Das Rahmenprogramm der diesjährigen Jugendtheatertage steht unter dem Motto „Theater und Geschichte: Erinnerung, Verantwortung, Zukunft“. Und so beschäftigen sich auch einige der Stücke, die alle von den Jugendlichen selbst erarbeitet wurden, mit diesem Thema.

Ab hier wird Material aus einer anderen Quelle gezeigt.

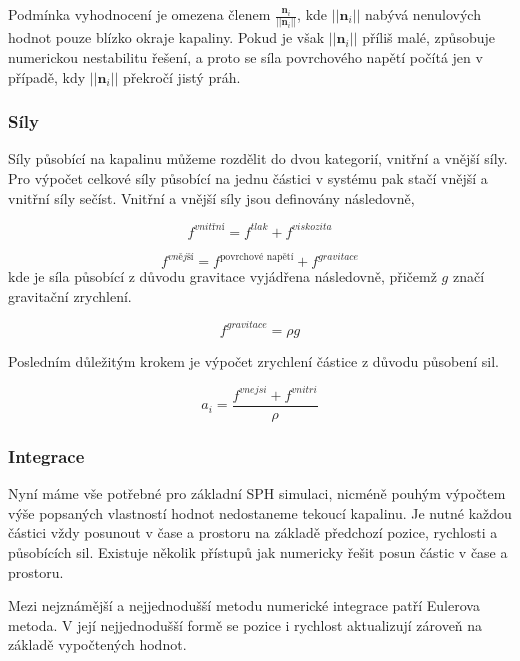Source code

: Podmínka vyhodnocení je omezena členem $\frac{\mathbf{n}_i}{||\mathbf{n}_i||}$, kde $||\mathbf{n}_i||$ nabývá nenulových hodnot pouze blízko okraje kapaliny. Pokud je však $||\mathbf{n}_i||$ příliš malé, způsobuje numerickou nestabilitu řešení, a proto se síla povrchového napětí počítá jen v případě, kdy $||\mathbf{n}_i||$ překročí jistý práh.


\subsubsection{Síly}
Síly působící na kapalinu můžeme rozdělit do dvou kategorií, vnitřní a vnější síly. Pro výpočet celkové síly působící na jednu částici v systému pak stačí vnější a vnitřní síly sečíst. Vnitřní a vnější síly jsou definovány následovně, \cite{KelagerSPH}

\begin{equation}
    f^{vnitřní} = f^{tlak} + f^{viskozita}
    \label{eq:ForceInt}
\end{equation}

\begin{equation}
    f^{vnější} = f^{\text{povrchové napětí}} + f^{gravitace}
    \label{eq:ForceExt}
\end{equation}
kde je síla působící z důvodu gravitace vyjádřena následovně, přičemž $g$ značí gravitační zrychlení.

\begin{equation}
    f^{gravitace} = \rho g
\end{equation}

Posledním důležitým krokem je výpočet zrychlení částice z důvodu působení sil.

\begin{equation}
    a_i = \frac{f^{vnejsi} + f^{vnitri}}{\rho}
    \label{eq:Acc}
\end{equation}

\subsubsection{Integrace}
Nyní máme vše potřebné pro základní SPH simulaci, nicméně pouhým výpočtem výše popsaných vlastností hodnot nedostaneme tekoucí kapalinu. Je nutné každou částici vždy posunout v čase a prostoru na základě předchozí pozice, rychlosti a působících sil. Existuje několik přístupů jak numericky řešit posun částic v čase a prostoru.

Mezi nejznámější a nejjednodušší metodu numerické integrace patří Eulerova metoda. V její nejjednodušší formě se pozice i rychlost aktualizují zároveň na základě vypočtených hodnot.


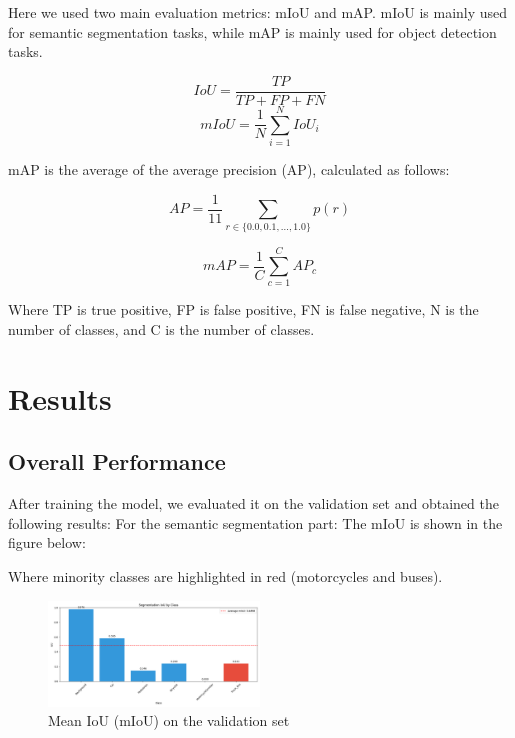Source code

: \documentclass[conference]{IEEEtran}
\begin{document}
Here we used two main evaluation metrics: mIoU and mAP. mIoU is mainly used for semantic segmentation tasks, while mAP is mainly used for object detection tasks.

\[IoU = \frac{TP}{TP + FP + FN}\]
\[mIoU = \frac{1}{N} \sum_{i=1}^{N} IoU_i\]


mAP is the average of the average precision (AP), calculated as follows:

\[AP = \frac{1}{11} \sum_{r \in \{0.0, 0.1, \ldots, 1.0\}} p(r)\]

\[mAP = \frac{1}{C} \sum_{c=1}^{C} AP_c\]


Where TP is true positive, FP is false positive, FN is false negative, N is the number of classes, and C is the number of classes.

\section{Results}





\subsection{Overall Performance}


After training the model, we evaluated it on the validation set and obtained the following results:
For the semantic segmentation part:
The mIoU is shown in the figure below:


Where minority classes are highlighted in red (motorcycles and buses).


\begin{figure}[htbp]
    \centerline{\includegraphics[width=0.5\textwidth]{matrials/class_performance.png}}
    \caption{Mean IoU (mIoU) on the validation set}
    \label{fig:miou}
\end{figure}
\end{document}
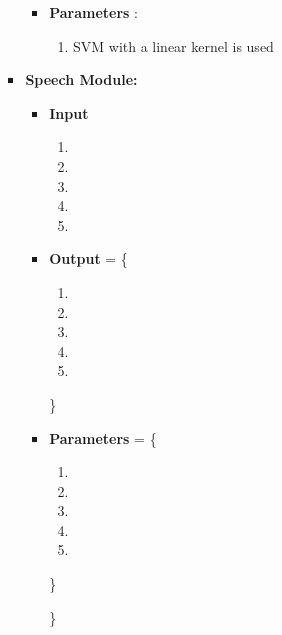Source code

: \documentclass[oneside,a4paper,12pt]{report}
\begin{document}
\begin{normalsize}
\begin{itemize}
\begin{itemize}
\begin{itemize}
\begin{itemize}
			\item \textbf{Parameters} :
			\begin{enumerate}
			\item SVM with a linear kernel is used 
			\end{enumerate} 
		\end{itemize}
		\vspace{10mm}
		\item \textbf{Speech Module: }
	\begin{itemize}
		\item \textbf{Input} 
		\begin{enumerate}
			\item 
			\item
			\item
			\item
			\item
		\end{enumerate}
		
		\item \textbf{Output} = \{ 
		\begin{enumerate}
			\item 
			\item
			\item
			\item
			\item
		\end{enumerate}  \}
		
		\item \textbf{Parameters} = \{ 
		\begin{enumerate}
			\item 
			\item
			\item
			\item
			\item
		\end{enumerate}  \}
		
		\}
	\end{itemize}
	\end{itemize}
		

\end{itemize}
\end{itemize}
\end{normalsize}
\end{document}
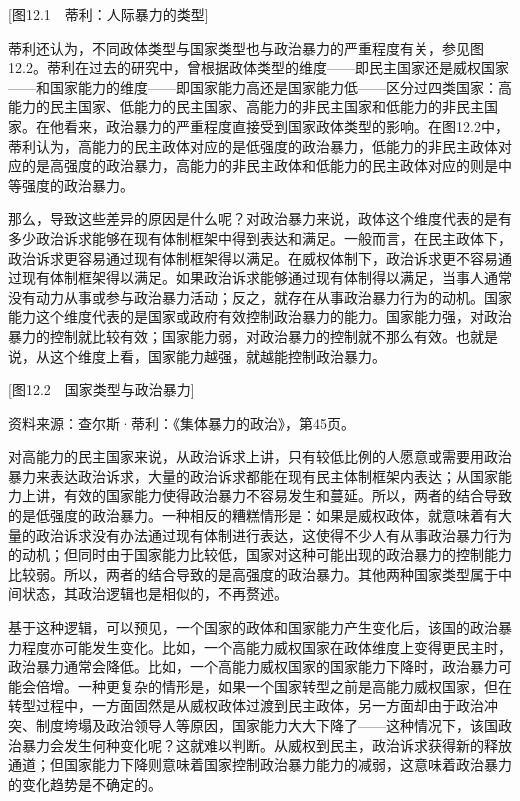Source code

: [图12.1　蒂利：人际暴力的类型]

蒂利还认为，不同政体类型与国家类型也与政治暴力的严重程度有关，参见图12.2。蒂利在过去的研究中，曾根据政体类型的维度——即民主国家还是威权国家——和国家能力的维度——即国家能力高还是国家能力低——区分过四类国家：高能力的民主国家、低能力的民主国家、高能力的非民主国家和低能力的非民主国家。在他看来，政治暴力的严重程度直接受到国家政体类型的影响。在图12.2中，蒂利认为，高能力的民主政体对应的是低强度的政治暴力，低能力的非民主政体对应的是高强度的政治暴力，高能力的非民主政体和低能力的民主政体对应的则是中等强度的政治暴力。

那么，导致这些差异的原因是什么呢？对政治暴力来说，政体这个维度代表的是有多少政治诉求能够在现有体制框架中得到表达和满足。一般而言，在民主政体下，政治诉求更容易通过现有体制框架得以满足。在威权体制下，政治诉求更不容易通过现有体制框架得以满足。如果政治诉求能够通过现有体制得以满足，当事人通常没有动力从事或参与政治暴力活动；反之，就存在从事政治暴力行为的动机。国家能力这个维度代表的是国家或政府有效控制政治暴力的能力。国家能力强，对政治暴力的控制就比较有效；国家能力弱，对政治暴力的控制就不那么有效。也就是说，从这个维度上看，国家能力越强，就越能控制政治暴力。

[图12.2　国家类型与政治暴力]

资料来源：查尔斯·蒂利：《集体暴力的政治》，第45页。

对高能力的民主国家来说，从政治诉求上讲，只有较低比例的人愿意或需要用政治暴力来表达政治诉求，大量的政治诉求都能在现有民主体制框架内表达；从国家能力上讲，有效的国家能力使得政治暴力不容易发生和蔓延。所以，两者的结合导致的是低强度的政治暴力。一种相反的糟糕情形是：如果是威权政体，就意味着有大量的政治诉求没有办法通过现有体制进行表达，这使得不少人有从事政治暴力行为的动机；但同时由于国家能力比较低，国家对这种可能出现的政治暴力的控制能力比较弱。所以，两者的结合导致的是高强度的政治暴力。其他两种国家类型属于中间状态，其政治逻辑也是相似的，不再赘述。

基于这种逻辑，可以预见，一个国家的政体和国家能力产生变化后，该国的政治暴力程度亦可能发生变化。比如，一个高能力威权国家在政体维度上变得更民主时，政治暴力通常会降低。比如，一个高能力威权国家的国家能力下降时，政治暴力可能会倍增。一种更复杂的情形是，如果一个国家转型之前是高能力威权国家，但在转型过程中，一方面固然是从威权政体过渡到民主政体，另一方面却由于政治冲突、制度垮塌及政治领导人等原因，国家能力大大下降了——这种情况下，该国政治暴力会发生何种变化呢？这就难以判断。从威权到民主，政治诉求获得新的释放通道；但国家能力下降则意味着国家控制政治暴力能力的减弱，这意味着政治暴力的变化趋势是不确定的。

Eine Gruppe setzt sich beispielsweise mit dem Ersten Weltkrieg auseinander. Ihr Werk nennt sich „100 Years of History“ und beschäftigt sich mit der Frage, wie die Generationen, die im Frieden aufgewachsen sind, mit dem Wissen über den Krieg umgehen und was sie daraus lernen können.

In „Als wir träumten“, nach Motiven des gleichnamigen Romans von Clemens Meyer, widmet sich ein anderer Jugendclub dem Erwachsenwerden im Osten Deutschlands während der 1990er Jahre. Ein ohnehin schon aufregender Lebensabschnitt fällt in die Zeit des politischen Umbruchs. Sowohl eine ganze Gesellschaft als auch ein Jugendlicher müssen sich selbst neu finden.

Auch andere Themen, die Jugendliche bewegen, wurden zu Theaterstücken verarbeitet. Die Produktion „Besett“ des „Platt’n Studio 14+“ hat sich dem permanenten Wettbewerb in unserer Gesellschaft angenommen und der Frage, ob es gut gehen kann, wenn man anders ist und aus der Reihe tanzt.

„Hasse Bock – Das erste Mal“ beschäftigt sich mit der Entwicklung der Sexualität, insbesondere dem beginnenden sexuellen Verlangen.

Durch die schier unendliche Informationsquelle Internet in Sachen Sex laste enormer Druck auf Jugendlichen. In seinem Stück hat sich dieser Jugendclub mit Wunschvorstellungen und Wirklichkeit auseinandergesetzt. Der fünfte Jugendclub nimmt sich in seinem Stück „Ex libris“ der Liebe zum Lesen im Allgemeinen und Lieblingsbüchern im Besonderen an.

Als sechstes Premierenstück ist vom Tanzclub des Staatstheaters die Choreographie „Together“ zu sehen. In dieser Spielzeit sind Menschen verschiedener Generationen im Tanzclub vertreten und widmen sich genau diesem Aspekt: Wie können verschiedene Generationen zusammen arbeiten und zusammen tanzen?